## Written task
Report how many lines in the records below hold the word "effectuer". Add nothing to the number.
# # # # # # #
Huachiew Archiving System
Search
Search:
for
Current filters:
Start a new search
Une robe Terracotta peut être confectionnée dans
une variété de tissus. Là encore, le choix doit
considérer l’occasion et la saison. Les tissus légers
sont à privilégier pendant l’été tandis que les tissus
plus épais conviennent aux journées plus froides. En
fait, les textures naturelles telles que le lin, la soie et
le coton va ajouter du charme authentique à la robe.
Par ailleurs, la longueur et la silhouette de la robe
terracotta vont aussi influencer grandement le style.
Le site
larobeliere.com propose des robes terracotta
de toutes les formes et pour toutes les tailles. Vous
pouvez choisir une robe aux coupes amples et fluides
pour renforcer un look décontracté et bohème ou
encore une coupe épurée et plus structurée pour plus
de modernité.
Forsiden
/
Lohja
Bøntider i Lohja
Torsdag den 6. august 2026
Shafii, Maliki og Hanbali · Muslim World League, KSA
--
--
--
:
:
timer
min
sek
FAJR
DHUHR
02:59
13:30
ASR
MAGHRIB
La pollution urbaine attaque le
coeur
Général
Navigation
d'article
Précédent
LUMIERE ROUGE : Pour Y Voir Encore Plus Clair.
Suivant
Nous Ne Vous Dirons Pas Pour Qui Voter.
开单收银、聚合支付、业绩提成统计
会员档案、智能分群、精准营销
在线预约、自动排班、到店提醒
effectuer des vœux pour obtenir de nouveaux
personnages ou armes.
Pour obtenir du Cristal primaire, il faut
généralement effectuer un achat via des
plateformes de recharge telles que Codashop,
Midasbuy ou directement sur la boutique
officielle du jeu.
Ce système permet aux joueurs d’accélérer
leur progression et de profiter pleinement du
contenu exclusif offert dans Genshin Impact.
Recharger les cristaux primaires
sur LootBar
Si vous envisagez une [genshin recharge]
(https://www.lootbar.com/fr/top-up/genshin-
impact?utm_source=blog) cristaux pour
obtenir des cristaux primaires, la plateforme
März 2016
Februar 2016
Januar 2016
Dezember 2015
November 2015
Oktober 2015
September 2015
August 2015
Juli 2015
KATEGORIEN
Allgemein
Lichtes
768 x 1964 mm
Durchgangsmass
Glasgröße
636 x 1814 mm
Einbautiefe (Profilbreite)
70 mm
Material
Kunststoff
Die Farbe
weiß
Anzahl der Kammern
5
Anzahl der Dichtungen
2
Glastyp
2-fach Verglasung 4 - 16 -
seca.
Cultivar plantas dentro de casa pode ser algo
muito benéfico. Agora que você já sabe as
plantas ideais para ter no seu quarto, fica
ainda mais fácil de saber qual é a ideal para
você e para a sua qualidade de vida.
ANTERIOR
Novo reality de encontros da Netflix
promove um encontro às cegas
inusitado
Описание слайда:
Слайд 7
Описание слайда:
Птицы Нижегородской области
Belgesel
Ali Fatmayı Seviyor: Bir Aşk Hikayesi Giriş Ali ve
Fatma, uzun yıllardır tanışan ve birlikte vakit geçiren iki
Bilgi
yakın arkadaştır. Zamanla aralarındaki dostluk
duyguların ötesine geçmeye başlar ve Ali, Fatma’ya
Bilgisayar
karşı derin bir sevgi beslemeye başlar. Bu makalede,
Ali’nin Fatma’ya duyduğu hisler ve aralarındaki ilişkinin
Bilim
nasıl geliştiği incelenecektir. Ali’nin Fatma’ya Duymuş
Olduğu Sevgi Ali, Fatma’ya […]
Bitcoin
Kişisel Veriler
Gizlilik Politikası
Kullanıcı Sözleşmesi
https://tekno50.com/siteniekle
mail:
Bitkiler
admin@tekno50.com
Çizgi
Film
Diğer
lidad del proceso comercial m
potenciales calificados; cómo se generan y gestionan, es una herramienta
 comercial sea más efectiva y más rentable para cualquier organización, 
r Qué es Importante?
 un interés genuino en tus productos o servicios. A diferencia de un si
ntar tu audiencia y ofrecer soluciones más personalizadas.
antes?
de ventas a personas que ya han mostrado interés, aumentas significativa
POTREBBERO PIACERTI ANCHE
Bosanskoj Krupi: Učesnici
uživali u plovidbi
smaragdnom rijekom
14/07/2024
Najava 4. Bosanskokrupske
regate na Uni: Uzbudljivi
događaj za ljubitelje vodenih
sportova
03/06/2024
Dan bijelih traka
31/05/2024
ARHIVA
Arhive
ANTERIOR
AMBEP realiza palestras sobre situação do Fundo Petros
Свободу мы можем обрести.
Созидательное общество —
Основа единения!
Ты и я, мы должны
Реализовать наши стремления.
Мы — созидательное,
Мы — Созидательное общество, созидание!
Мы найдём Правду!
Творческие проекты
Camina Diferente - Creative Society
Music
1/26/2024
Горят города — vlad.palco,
# # # # # # #
## Response to this task
2